Avant la création de la Communauté économique des Etats de l’Afrique de l’Ouest en 1975, a rappelé le ministre béninois des Affaires étrangères, Olushegun Adjadi Bakari, l’intégration sous régionale existait et cela ne va pas changer. Et d’ailleurs, après l’annonce du caractère « irréversible » de la décision des trois pays, « le sommet s’est tenu dans un esprit constructif ». Car pour les dirigeants de la CEDEAO, il n’est pas question que les choix du moment brisent les acquis consolidés depuis de nombreuses décennies entre les peuples de la sous-région. « Les chefs d’Etat ont à cœur que ce départ n’impacte pas les peuples de ces pays », a-t-il confié aux journalistes ce lundi 16 décembre 2024 en conférence de presse.

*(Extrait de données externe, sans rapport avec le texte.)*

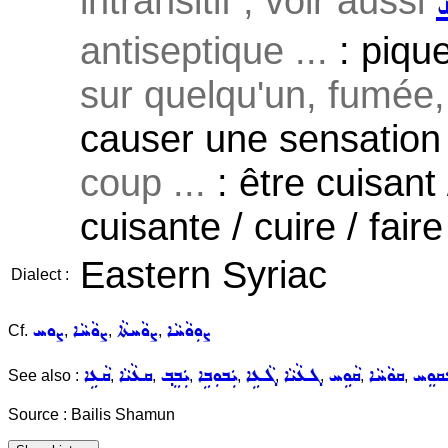
intransitif ; voir aussi
antiseptique ...
: piqu
sur quelqu'un, fumée,
causer une sensation 
coup ...
: être cuisant
cuisante / cuire / faire
Eastern Syriac
Dialect :
ܨܘܼܘܵܚܵܐ
ܨܘܵܚܬܵܐ
ܨܘܵܚܵܐ
ܨܘܚ
Cf.
,
,
,
ܩܘܸܚ
ܩܘܵܚܵܐ
ܩܵܘܹܚ
ܓܥܵܝܵܐ
ܓܵܥܹܐ
ܝܲܒܘܼܒܹܐ
ܝܲܒܸܒ݂
ܩܥܵܝܵܐ
ܩܵܥܹܐ
See also :
,
,
,
,
,
,
,
,
Source : Bailis Shamun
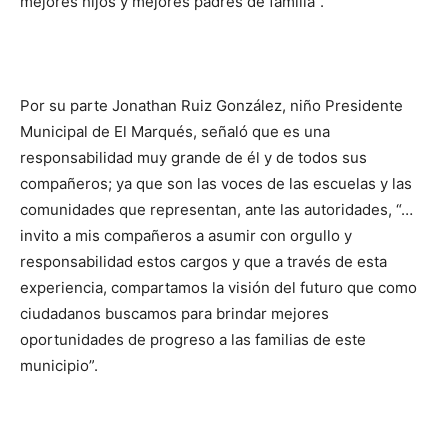
mejores hijos y mejores padres de familia”.
Por su parte Jonathan Ruiz González, niño Presidente
Municipal de El Marqués, señaló que es una
responsabilidad muy grande de él y de todos sus
compañeros; ya que son las voces de las escuelas y las
comunidades que representan, ante las autoridades, “…
invito a mis compañeros a asumir con orgullo y
responsabilidad estos cargos y que a través de esta
experiencia, compartamos la visión del futuro que como
ciudadanos buscamos para brindar mejores
oportunidades de progreso a las familias de este
municipio”.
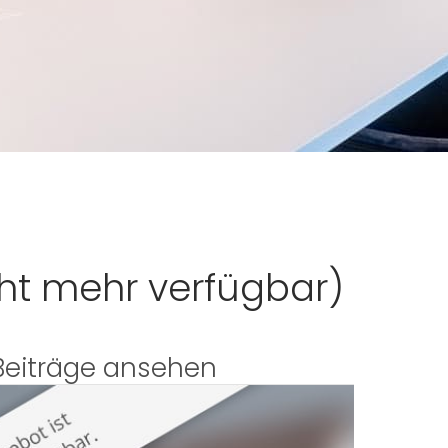
ht mehr verfügbar)
Beiträge ansehen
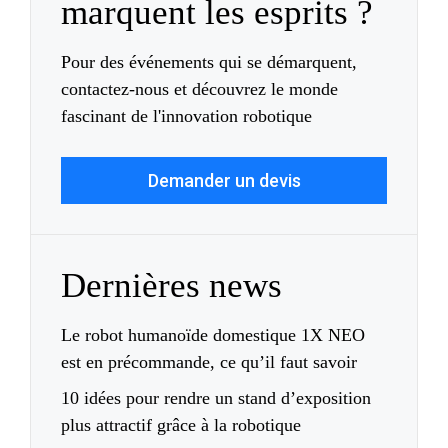
marquent les esprits ?
Pour des événements qui se démarquent,
contactez-nous et découvrez le monde
fascinant de l'innovation robotique
Demander un devis
Dernières news
Le robot humanoïde domestique 1X NEO
est en précommande, ce qu’il faut savoir
10 idées pour rendre un stand d’exposition
plus attractif grâce à la robotique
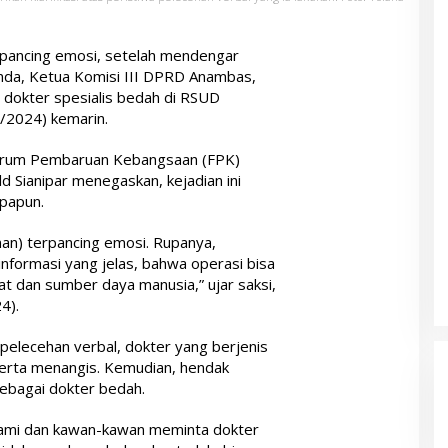
pancing emosi, setelah mendengar
unda, Ketua Komisi III DPRD Anambas,
 dokter spesialis bedah di RSUD
2/2024) kemarin.
 Forum Pembaruan Kebangsaan (FPK)
ld Sianipar menegaskan, kejadian ini
apapun.
an) terpancing emosi. Rupanya,
nformasi yang jelas, bahwa operasi bisa
at dan sumber daya manusia,” ujar saksi,
4).
pelecehan verbal, dokter yang berjenis
serta menangis. Kemudian, hendak
sebagai dokter bedah.
. Kami dan kawan-kawan meminta dokter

Pour le bien des populations, la CEDEAO des peuples qui existait avant 1975 va continuer à promouvoir la libre circulation des personnes et des biens et l’intégration sous régionale. « La préservation des intérêts des populations reste une priorité pour la communauté », a insisté le ministre des Affaires étrangères.
Parallèlement à cet ultimatum, fait savoir le ministre Bakari, les médiations vont se poursuivre dans le sens du maintien des trois pays dans l’organisation sous régionale. A la veille de ce sommet, dans un communiqué conjoint, les dirigeants de l’Alliance des Etats du Sahel (AES) ont indiqué que leur retrait de la CEDEAO n’impacterait pas la libre circulation des personnes et des biens. Les ressortissants de l’espace CEDEAO sont ainsi exemptés de visa pour entrer dans l’AES.